Books about family fill my bookshelves. I love my family and I love to read about other family dynamics and how they work. I happened onto this book called To Wendy’s With Love, the 22 year lunch by Diane Keyes. It sounded interesting so off I go.

To Wendy’s With Love: the 22-year lunch
The author, Diane writes an autobiography of her past. She suffered a brain hemorrhage and lost her childhood memories. She was left with painful memories and a lot of painful unanswered questions. So she began meeting with her Mother at Wendy’s Hamburgers over lunch and a bunch of frosty’s. One of the most unlikely places became the place that healing began. For the last 22 years and over endless amounts of frosty’s, Diane began the process of healing. She has recovered good and bad memories and made new ones. She has done this with over four generations of her family. As time has passed more and more of her family members join in for discussion and food. This book shows how courage, conservation, faith and prayer can bring a family closer together. If all the relationships in the world could have the chance to talk and spend time together, maybe they would become stronger.
From Amazon
“We are treated to loving portraits of family members and friends. Diane Keyes insightfully traces the secret histories of some of them, including her own haunted flight from childhood trauma, and the way The 22-Year Lunch created openings for healing conversations. She uses painful family history to illustrate how we can torture ourselves and our loved ones with the best of intentions, and how she found a way out of that pattern, one lunch at a time. She speaks of moving from a sense of obligation to show up at lunch, to gratitude for it, to considering it a great gift, and finally calling it sacred. I was reminded of a favorite family I grew up loving dearly—two sisters about my age and their parents—and how, to this day, every time I am with them, the phrase “the Feast of the Lamb” floats through my head. Here is a whole book celebrating a blessedly literal feast that these lucky people have given themselves, turning the special occasion on its head, reclaiming family and community in a way that has slipped away from most of us in the rush and isolation of modern life. It’s a very timely book.”

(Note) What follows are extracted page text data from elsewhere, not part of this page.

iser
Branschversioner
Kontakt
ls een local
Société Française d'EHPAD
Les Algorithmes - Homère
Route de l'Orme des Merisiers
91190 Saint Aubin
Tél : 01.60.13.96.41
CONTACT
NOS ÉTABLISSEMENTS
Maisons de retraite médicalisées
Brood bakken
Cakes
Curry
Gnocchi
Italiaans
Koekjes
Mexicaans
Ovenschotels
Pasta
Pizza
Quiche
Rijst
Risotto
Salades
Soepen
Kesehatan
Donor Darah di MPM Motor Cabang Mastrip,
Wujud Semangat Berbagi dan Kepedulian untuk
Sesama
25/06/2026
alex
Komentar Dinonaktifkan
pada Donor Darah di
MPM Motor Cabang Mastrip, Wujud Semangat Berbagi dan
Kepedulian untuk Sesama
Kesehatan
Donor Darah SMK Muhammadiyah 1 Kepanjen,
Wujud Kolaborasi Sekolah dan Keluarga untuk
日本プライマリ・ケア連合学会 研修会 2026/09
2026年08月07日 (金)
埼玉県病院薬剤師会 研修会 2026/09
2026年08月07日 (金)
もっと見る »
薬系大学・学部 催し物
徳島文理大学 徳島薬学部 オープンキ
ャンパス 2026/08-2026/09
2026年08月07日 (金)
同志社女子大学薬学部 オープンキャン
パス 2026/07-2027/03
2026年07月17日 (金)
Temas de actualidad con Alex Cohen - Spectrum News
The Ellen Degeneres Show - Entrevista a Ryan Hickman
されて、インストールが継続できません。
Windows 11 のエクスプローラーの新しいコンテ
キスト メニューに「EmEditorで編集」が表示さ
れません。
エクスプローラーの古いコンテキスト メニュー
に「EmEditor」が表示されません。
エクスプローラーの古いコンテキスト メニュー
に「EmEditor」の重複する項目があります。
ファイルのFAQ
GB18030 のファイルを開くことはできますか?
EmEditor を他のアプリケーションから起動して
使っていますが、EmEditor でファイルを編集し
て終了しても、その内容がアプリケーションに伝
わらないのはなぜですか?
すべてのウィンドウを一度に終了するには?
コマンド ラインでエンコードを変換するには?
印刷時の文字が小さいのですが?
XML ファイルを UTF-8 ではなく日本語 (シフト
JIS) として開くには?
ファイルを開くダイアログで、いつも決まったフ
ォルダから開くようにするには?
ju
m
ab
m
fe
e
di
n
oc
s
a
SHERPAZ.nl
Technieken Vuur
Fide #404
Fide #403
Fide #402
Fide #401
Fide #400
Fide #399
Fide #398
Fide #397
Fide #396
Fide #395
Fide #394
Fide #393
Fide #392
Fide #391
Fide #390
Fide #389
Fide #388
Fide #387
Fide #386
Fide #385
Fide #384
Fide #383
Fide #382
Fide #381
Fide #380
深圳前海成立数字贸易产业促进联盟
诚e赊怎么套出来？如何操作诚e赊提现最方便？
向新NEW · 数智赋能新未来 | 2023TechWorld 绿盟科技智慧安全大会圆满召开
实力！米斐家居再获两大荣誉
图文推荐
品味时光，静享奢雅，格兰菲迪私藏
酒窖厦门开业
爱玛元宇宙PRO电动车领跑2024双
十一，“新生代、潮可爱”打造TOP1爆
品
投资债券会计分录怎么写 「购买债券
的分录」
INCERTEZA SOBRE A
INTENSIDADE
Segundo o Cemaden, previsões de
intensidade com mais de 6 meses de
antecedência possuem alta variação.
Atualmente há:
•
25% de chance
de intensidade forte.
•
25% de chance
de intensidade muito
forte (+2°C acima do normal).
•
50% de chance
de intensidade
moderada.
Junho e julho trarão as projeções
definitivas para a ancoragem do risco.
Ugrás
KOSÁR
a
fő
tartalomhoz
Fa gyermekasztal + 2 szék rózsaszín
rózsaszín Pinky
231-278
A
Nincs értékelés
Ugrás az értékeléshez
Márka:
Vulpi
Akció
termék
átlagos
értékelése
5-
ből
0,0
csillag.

Ronald Reagan said All great change begins at the dinner table.
Maybe Mr. Reagan was on to something.
Find the book here Amazon
Itascabooks
Diane Keyes
Tuesday 28th of February 2017
I've been having computer problems so I'm resending my post in case you did not receive the last one I sent. Thank you so much for taking the time to read and then review my book, To Wendy's With Love. I especially appreciate that you think the book is timely. My hope is that in these troubling times, when we are all feeling isolated and frightened, that my message of the value of eating together can be a way to help us find our way back to each other. We all want the same things--a happy family, good health and enough money to live without struggle. Around the table we can discover there is more to unite us than to divide us.